**EXTRACT TO READ:**

It says something about the allure of crowdfunding platforms that companies that have had initial success (and sometimes not initial success) go back to the well when they have updated or new projects. That’s already been proven out by the team behind Hidden Radio — one of the first of the now ubiquitous portable Bluetooth speakers — and its sequel, the HiddenRadio 2.
But they’re now up for something that is — if not completely different — a big step up from the modest audio quality of its smartphone companions with the Hidden HUB. The circular, omnidirectional speaker uses larger speakers to create a more room-filling sound. Like its predecessors, can take advantage of virtually any online music source. However, it supports a number of new connection methods, including DLNA and Apple’s AirPlay as well as tapping its own standard for creating Sonos-like multi-room audio.
The HUB can also connect to HiddenRadios to add an extra burst of audio around the home. And in keeping with the deisgners tradition, it can be controlled with simple touch controls on its surface. HUB owners can mount it on the wall and the video even shows it being used as a home theater speaker. But they can also use it untethered and outdoors (in nice weather) with its 12-hour battery — even at night when its subtle LED underlighting would stand out most.

**INFORMATION PROVIDED:**
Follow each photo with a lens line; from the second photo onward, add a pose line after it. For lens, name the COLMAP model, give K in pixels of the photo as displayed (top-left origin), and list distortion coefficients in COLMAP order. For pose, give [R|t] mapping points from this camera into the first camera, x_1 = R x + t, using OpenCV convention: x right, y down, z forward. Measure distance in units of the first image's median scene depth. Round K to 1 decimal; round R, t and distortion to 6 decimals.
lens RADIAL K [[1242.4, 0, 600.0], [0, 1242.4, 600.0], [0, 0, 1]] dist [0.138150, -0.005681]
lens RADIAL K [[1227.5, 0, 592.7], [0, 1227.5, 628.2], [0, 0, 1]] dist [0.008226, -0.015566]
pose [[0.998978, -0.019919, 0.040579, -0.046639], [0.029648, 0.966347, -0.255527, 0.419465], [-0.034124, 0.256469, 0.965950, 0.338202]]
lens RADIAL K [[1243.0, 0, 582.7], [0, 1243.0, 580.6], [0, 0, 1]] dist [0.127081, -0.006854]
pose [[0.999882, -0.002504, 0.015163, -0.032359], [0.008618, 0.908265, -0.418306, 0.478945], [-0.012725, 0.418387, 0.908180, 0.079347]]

**QUESTIONS ON THE MATERIAL:**
• 1. Reproduce the stretch of the Hidden HUB article above from "It says something" through "the HiddenRadio 2.", word for word.
• 2. Name every product from the Hidden Radio team that the Hidden HUB article mentions.

**TASK SOLUTIONS:**
• 1.
It says something about the allure of crowdfunding platforms that companies that have had initial success (and sometimes not initial success) go back to the well when they have updated or new projects. That’s already been proven out by the team behind Hidden Radio — one of the first of the now ubiquitous portable Bluetooth speakers — and its sequel, the HiddenRadio 2.

• 2.
Hidden Radio
HiddenRadio 2
Hidden HUB